According to the paper, published on arXiv, the researchers evaluated zero-shot instance segmentation of spacecraft components under a strictly frozen, single-pass inference protocol on a test set of 129 images of previously unseen satellites. Using the model SAM3, with fixed global thresholds and no post-processing, the system achieved 0.385 mAP@$0.5$ and 0.267 mAP@$0.5{:}0.95$.

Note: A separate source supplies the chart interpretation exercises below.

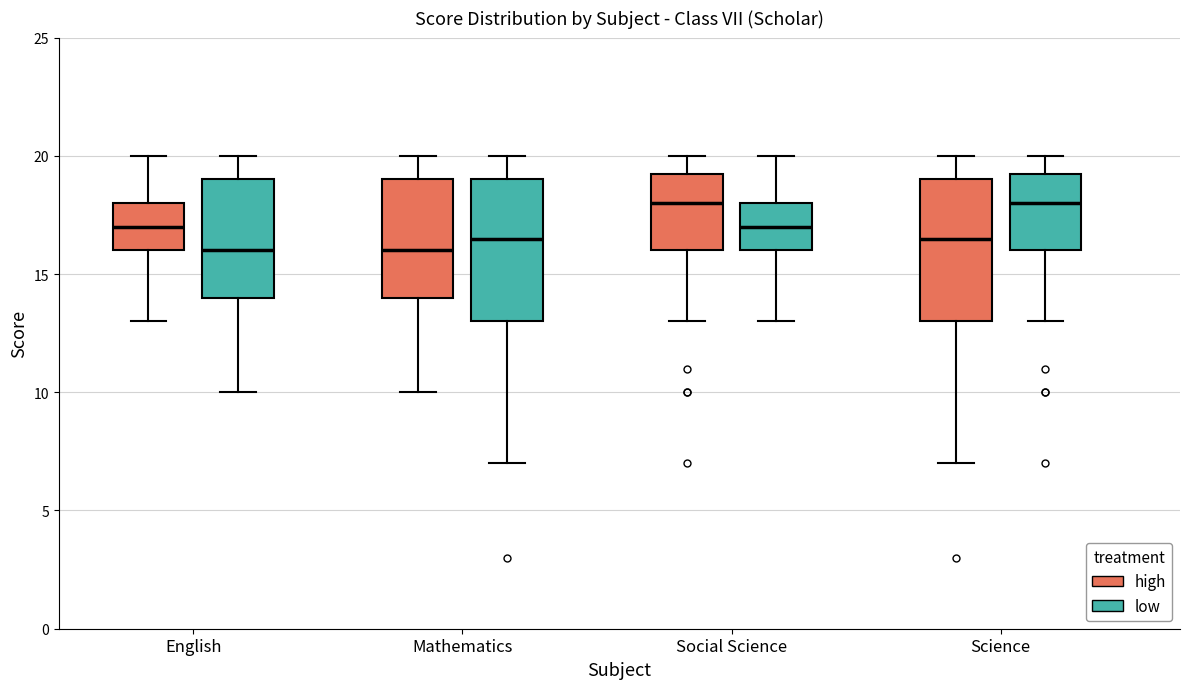

Reading left to right, read every box against the y-axis: the position of its median line, the range the box covers, and the ends of its whiskers. The values are not printed on the chart, so give them approximately, as read against the axis.

English (high): median 17.0, box 16.0 to 18.0, whiskers 13.0 to 20.0
English (low): median 16.0, box 14.0 to 19.0, whiskers 10.0 to 20.0
Mathematics (high): median 16.0, box 14.0 to 19.0, whiskers 10.0 to 20.0
Mathematics (low): median 16.5, box 13.0 to 19.0, whiskers 7.0 to 20.0
Social Science (high): median 18.0, box 16.0 to 19.5, whiskers 13.0 to 20.0
Social Science (low): median 17.0, box 16.0 to 18.0, whiskers 13.0 to 20.0
Science (high): median 16.5, box 13.0 to 19.0, whiskers 7.0 to 20.0
Science (low): median 18.0, box 16.0 to 19.5, whiskers 13.0 to 20.0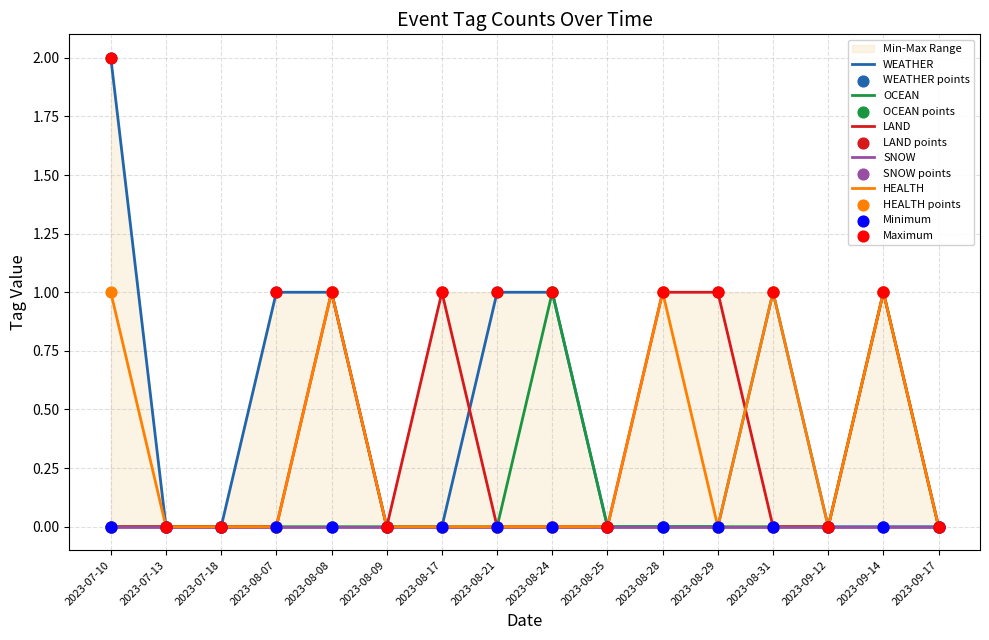

True or false: HEALTH has a value of 0 at 2023-07-18.

True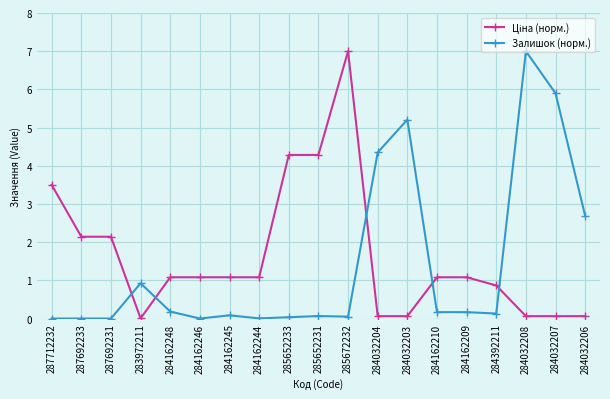

What is the difference between the highest and lowest values at 284162248?

0.9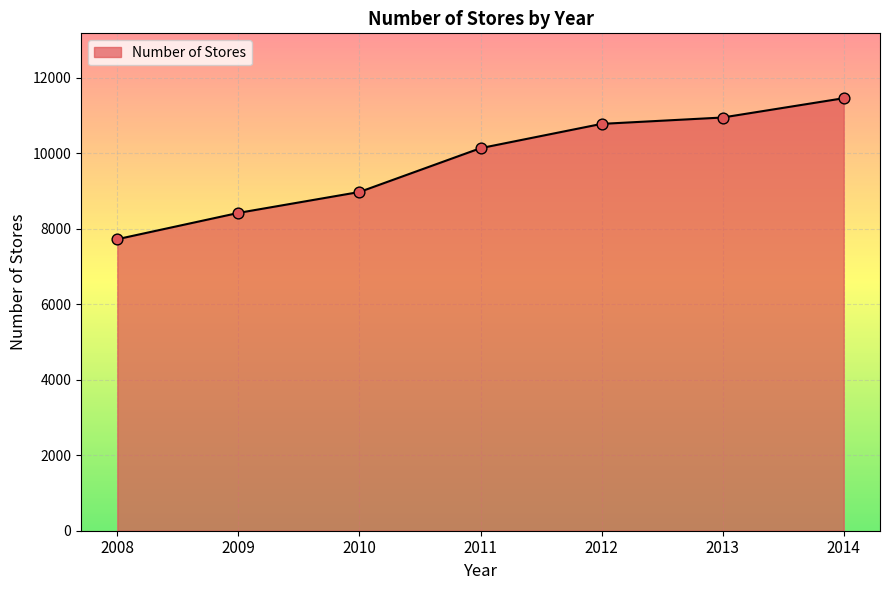

What is the ratio of the value at 2014 to the value at 2010?

1.3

Scale-Dependent Performance
Performance was strongly dependent on the physical size of the target component. Large structural elements localized reliably, while small appendages proved difficult:
| Component | Average Precision @0.5 |
|---|---|
| Spacecraft bodies | 0.639 |
| Solar arrays | 0.598 |
| Antennas | 0.221 |
| Thrusters | 0.081 |
The table, derived from the paper's reported results, shows that zero-shot segmentation of fine-scale components remains challenging under orbital domain shift.
Prompt Engineering Impact
The formulation of the natural-language prompt significantly affects accuracy. The researchers found that structured prompts incorporating spatial and geometric descriptors yielded up to 82% improvement over short category-name prompts. This finding suggests that careful prompt design is critical for maximizing the utility of post-launch capability expansion.
Hardware Feasibility
The model operates within the memory and compute envelope of contemporary embedded GPUs, according to the paper. This indicates that prompt-driven grounding can provide a practical mechanism for post-launch semantic extension of dominant spacecraft structures without exceeding the limited computational resources available on orbit.
Limitations and Outlook
While the approach shows promise for large components, the performance on small appendages like antennas (0.221 AP@$0.5$) and thrusters (0.081 AP@$0.5$) highlights the limitations of zero-shot localization for fine-scale components. The authors conclude that prompt-driven grounding enables post-launch semantic expansion for dominant structures but note the need for further work to address challenges in detecting smaller elements under orbital conditions.
For enterprise technology decision-makers, this research demonstrates that prompt-driven VLMs can expand the capabilities of deployed AI systems without costly retraining or model updates — a valuable capability in any environment where post-deployment access is limited, whether in space, remote infrastructure, or hard-to-reach industrial assets.